Monday, December 03, 2007

It's a magical world...

I took an AP English class my senior year in high school. There was a poem in our textbook about roadkill that I remember paging past. Something in it caught my eye, and I read it and liked it. Not enough to copy it down, though. But ever since then, I've regretted that decision. It's hard to find things when you don't know the title, the author, or anything other than a general outline of the story. And yet...

Burying an Animal on the Way to New York
Gerald Stern

Don't flinch when you come across a dead animal lying on the road;
you are being shown the secret of life.
Drive slowly over the brown flesh;
you are helping to bury it.
If you are the last mourner there will be no caress
at all from the crushed limbs
and you will have to slide over the dark spot imagining
the first suffering all by yourself
Shreds of spirit and little ghost fragments will be spread out
for two miles above the white highway.
Slow down with your radio off and your windows open
to hear the twittering as you go by.


The Internet. Connecting roadkill poems and morbid tree-huggers since 1973.

Tuesday, April 10, 2007

Mark Trail Would Be Proud

Outdoors Tip #49: If you've lost your bearings, remember that the condensation is thicker on the northern side of parked cars.

Friday, March 30, 2007

Late Night Snack

I skiied down this road two short months ago, and now I drive along it; windows open, ears straining. My muffler is badly in need of replacement and so I stop every few hundred yards, turn off the engine and sit, listening for the trill of amorous frogs. At the second marshy patch along the roadside, my headlights shine on an oily patch of darkness crouched on the shoulder. Slow moves as I try to ready the camera, but as I raise it, he slips away into the cold water and cattails. I will park behind a copse a quarter mile away, wander the darkness till I've judged it long enough for him to forgive my interruption. I will find nothing but a channel of bent leaves and parted stems next to a half gnawed poplar branch.

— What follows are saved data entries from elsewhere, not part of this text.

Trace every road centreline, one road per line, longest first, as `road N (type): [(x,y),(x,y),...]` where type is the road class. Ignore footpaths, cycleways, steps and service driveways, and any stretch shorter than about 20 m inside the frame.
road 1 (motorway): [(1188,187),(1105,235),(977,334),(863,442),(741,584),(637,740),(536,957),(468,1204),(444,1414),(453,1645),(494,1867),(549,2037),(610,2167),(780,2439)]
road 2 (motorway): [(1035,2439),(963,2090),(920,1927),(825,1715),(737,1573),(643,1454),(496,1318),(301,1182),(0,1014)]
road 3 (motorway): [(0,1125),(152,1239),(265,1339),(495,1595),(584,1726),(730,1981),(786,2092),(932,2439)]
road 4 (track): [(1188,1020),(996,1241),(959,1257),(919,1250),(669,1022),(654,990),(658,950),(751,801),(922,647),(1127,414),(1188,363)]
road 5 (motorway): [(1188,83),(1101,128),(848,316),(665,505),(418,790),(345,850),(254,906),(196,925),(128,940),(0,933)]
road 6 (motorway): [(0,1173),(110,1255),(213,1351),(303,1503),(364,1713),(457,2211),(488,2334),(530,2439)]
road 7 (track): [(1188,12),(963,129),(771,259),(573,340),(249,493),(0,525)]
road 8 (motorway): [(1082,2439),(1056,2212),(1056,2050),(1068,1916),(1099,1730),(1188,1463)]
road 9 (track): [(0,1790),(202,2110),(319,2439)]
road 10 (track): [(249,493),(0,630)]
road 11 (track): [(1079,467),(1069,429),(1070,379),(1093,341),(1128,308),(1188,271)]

Tuesday, February 06, 2007

Past Due...

First snow of the season, first real snow, first time the city has woken up and found itself muffled and soft, first time deadlines and the morning commute are subsumed, if only for a moment, by deeper and more chance agencies than one's manager.

I skip work in the morning, throw dusty skis into snow. There are moments of hesitation; it's been at least a year since I last did this, but the shifting of weight soon becomes unconscious, and I glide down a road thinly coated with snow, listening to the muted slap and creak of my skis and the occasional rasp of pavement below them. On skis, the subtleties of topography are magnified and the ground that feels flat underneath a booted feet reveals a host of troughs and barrows. I crest a rise that is, at best, a foot above the surrounding terrain, the grade a paltry inch every ten feet. As I kick off I can feel the otherwise imperceptible drop, and suddenly, I'm flying, every kick pushing me further and faster than before.

I follow a twisted sidepath, breaking fresh tracks in the deeper snow of the trails. Halfway to the end of it, the path winds through a deep clump of brush, hanging over it like a tunnel. The brush is full of robins. There are dozens, red-jacketed and alien against bright snow and dark branches.





Seedpods II


Monday, January 08, 2007

Roadkill (Traveling Home)

There's a dead groundhog on the side of the road. One second, it is a dark lump lying in the frosty gravel. Two seconds and each hair glints fleetingly, refracting the first rays of sunlight thrown low and hard across the landscape. Three seconds and I see the bubblegum pink of its intestines, caked on the body like dried foam on a bar of soap. Four seconds, it's gone.

Tuesday, December 12, 2006

Customs



"Do you have anything to declare, sir?"

"I declare that I'm delighted to be back home."